Monday, July 05, 2004

"MAGNETISM: Jumbo magnet in Florida exerts worldwide pull"
An enormous magnet, boasting a rock-steady field and a bore twice the size found elsewhere, is expected to draw the global scientific community to its Florida home. Opened last month in Tallahassee, the magnetic system offers a 105-millimeter bore and a record birth "weight," or magnetic field. Standing 16 feet tall and weighing more than 15 tons, the National High Magnetic Field Laboratory magnet is expected to live at least 10 years, and could survive for decades. On its inception date, July 21, the magnet produced a uniform field of 21.1 Tesla, which is expected to hold steady for years, a product of the resistanceless state of the superconducting electrons orbiting its bore. The magnet is now being readied for an international user community and, thanks to its superconducting coils, it will stay running for years to clean up a backlog of experiments waiting for such a device.

Friday, July 02, 2004

"QUANTUM: wells shed light on lightbulb alternative"
A promise of future lightbulb replacements that are almost 100 percent efficient came to light in a recent proof-of-concept experiment carried out by the National Nuclear Security Administration's Los Alamos National Laboratory and Sandia National Laboratories.
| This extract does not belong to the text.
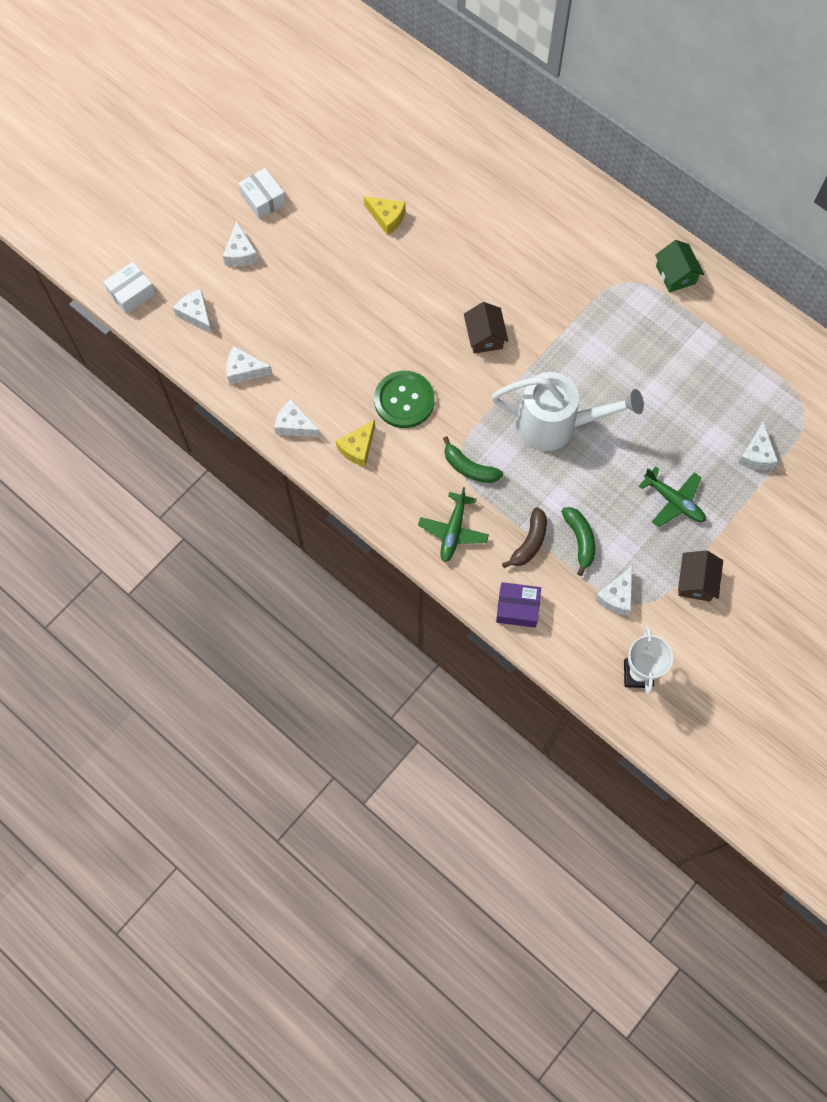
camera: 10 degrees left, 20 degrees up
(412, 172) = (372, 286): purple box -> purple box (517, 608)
In demonstrating these "light engines," experimental quantum wells emitted ultraviolet energy so rapidly that before that energy could become radiation, it was absorbed by integrated nanocrystals that glowed like a fluorescent tube. Now, "the process is 55 percent efficient," reported Sandia researcher Daniel Koleske, "because, unlike the fluorescent bulb, which must radiate its ultraviolet energy to the phosphor in the form of photons, the quantum well here delivers its ultraviolet energy to the nanocrystal very rapidly, before photons even form." As a consequence of the conversion process from UV photons to visible photons, normal fluorescent lightbulbs are less than 10 percent efficient. But in the future, light engines currently under development by companies working with the national laboratories could increase that efficiency to almost 100 percent.